Trecho da página:
============================================================
06:30
Acorda.
07:15
Sai de casa.
Corre, volta.
Cê esqueceu o celular, louca.
07:30
- Moço, onde eu consigo um táxi por aqui?
- Pergunta a mocinha ali da lanchonete. Ela deve ter o número de algum.
(...)
- Oi, tudo bem? O cara da banca disse que você pode ter o número de algum taxista...
- Ah, tá.
Sorri, anota, entrega.
07:35
Liga.
- Então... eu tô um pouco longe. Perto do...
- Ah, tá bom.Obg.
Outro número.
Caixa postal.
Volta até a banca.
- O senhor sabe onde fica o ponto de táxi?
- Não conseguiu o telefone?
(Ele ainda não havia entendido pela minha expressão facial que eu estava terrivelmente atrasada?)
- Não. O senhor sabe onde fica?
- Segue reto essa avenida, vira a esquerda, encontra a praça, achou.
(A avenida tinha cinco quarteirões.)
Corre, corre, corre, respira.
Corre, corre, corre.
Vai lesma!
============================================================
Enunciado do exercício:
Retome a narrativa da busca por um táxi e dê continuidade a ela a partir da última frase apresentada. As linhas que vêm a seguir não guardam relação com a narrativa da busca por um táxi.

Dados extraídos:
============================================================
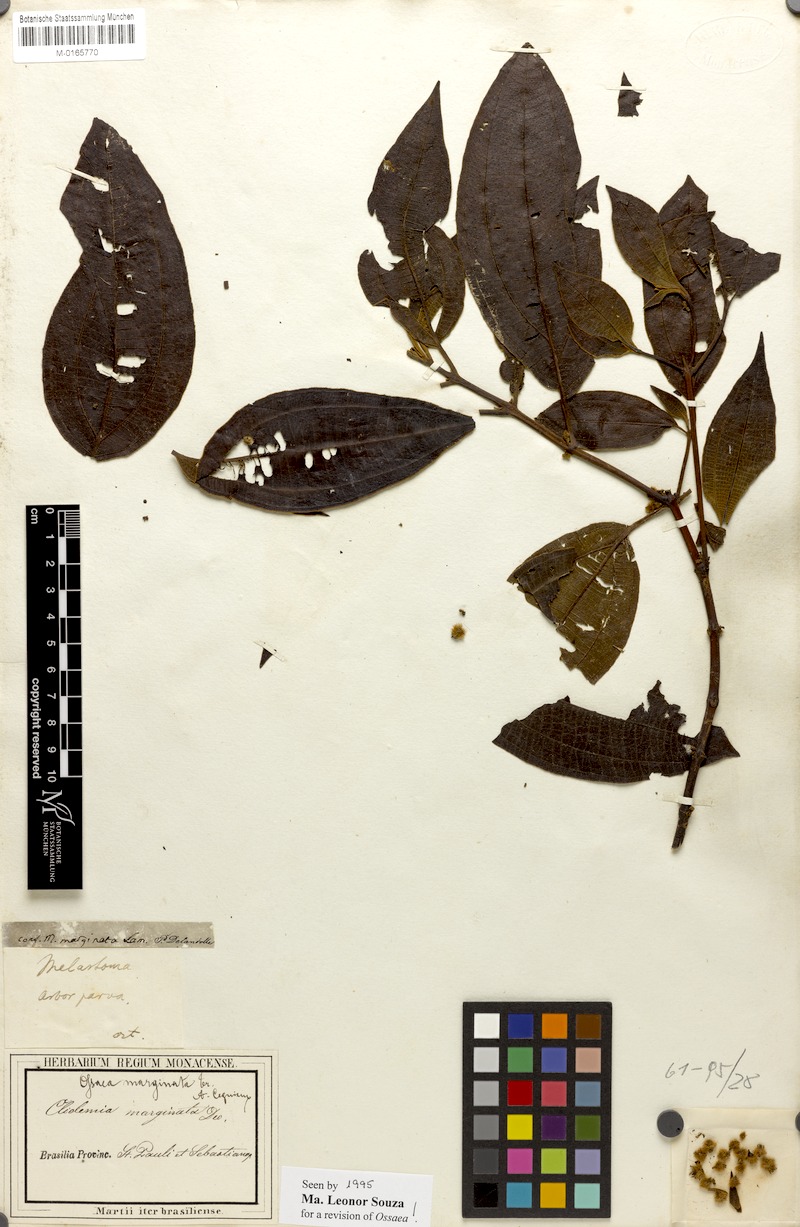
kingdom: Plantae
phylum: Tracheophyta
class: Magnoliopsida
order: Myrtales
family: Melastomataceae
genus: Miconia
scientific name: Miconia leamarginata
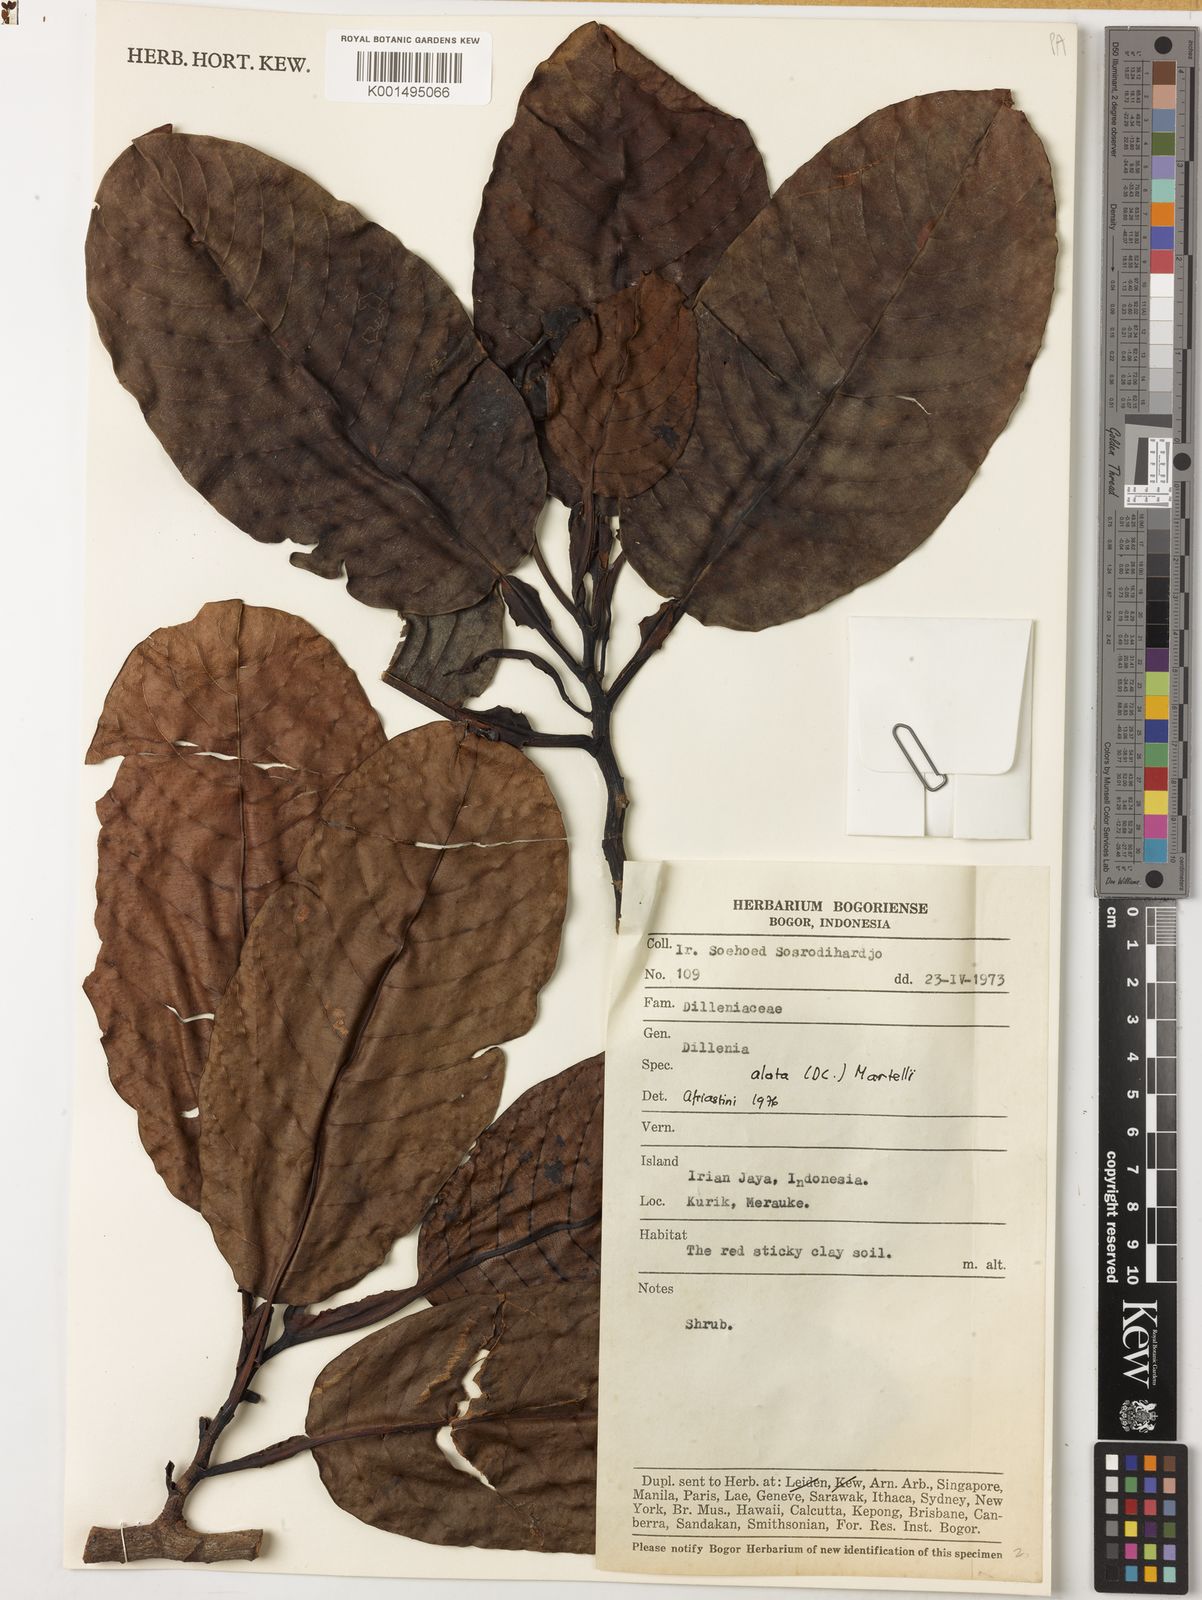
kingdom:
============================================================
Resultado da tarefa:
Esbarra: ôpa! Desculpa!
(Corra, Gal, corra!)
07:45
Ponto de táxi.
Calma, respira, você já encontrou.
- Oi... Eu.. preciso... esse endereço... cinco minutos... dá?
- Qual é mesmo o nome da rua?
(Ele aparentava a idade do meu avô, usava óculos e tinha a língua levemente presa -ou aquilo era um sotaque quase italiano-, mas disse tudo o que eu queria ouvir.)
- Entra.
Rua, rua, rua.
Sinal fechado.
Reza estranhíssima e recém-criada pra fazer o sinal abrir.
Calor. Muito calor.
Respira, você já está a caminho.
Rua, esquina, vira, sobe ladeira - enooooorme - desce outra rua.
Chega!
- É aqui mesmo?
- ???
(Cara de 'seu-maluco-o-taxista-é-você-eu-nem-moro-aqui-como-posso-ter-certeza?')
Confere o número.
Alívio.
- É aqui sim. Obrigada.
- Nadaaa... Boa sorte.
- Um bom dia pro senhor.
Calor. Muito calor.²
Respira, se ajeita.
Entra.
Senta, conversa, faz a atendente sorrir, preenche formulário, entrega, aguarda.
- Glaúcia.
- Oi. Tudo bem?
Sorrisos. Bom sinal.
- Então... está com tudo aí?
- Aham. Só não tenho a carteira de vacinação. Isso eu não vejo desde que tinha dez anos...
(Sorriso amarelo tentando convencê-la de que era mero detalhe)
- Vamos resolver isso agora.
- ???
- Você vai nesse lugar aqui e vão te dar uma nova e blá blá blá.
- Tá bom.
- Depois volta aqui comigo.
- Ok. Tchau.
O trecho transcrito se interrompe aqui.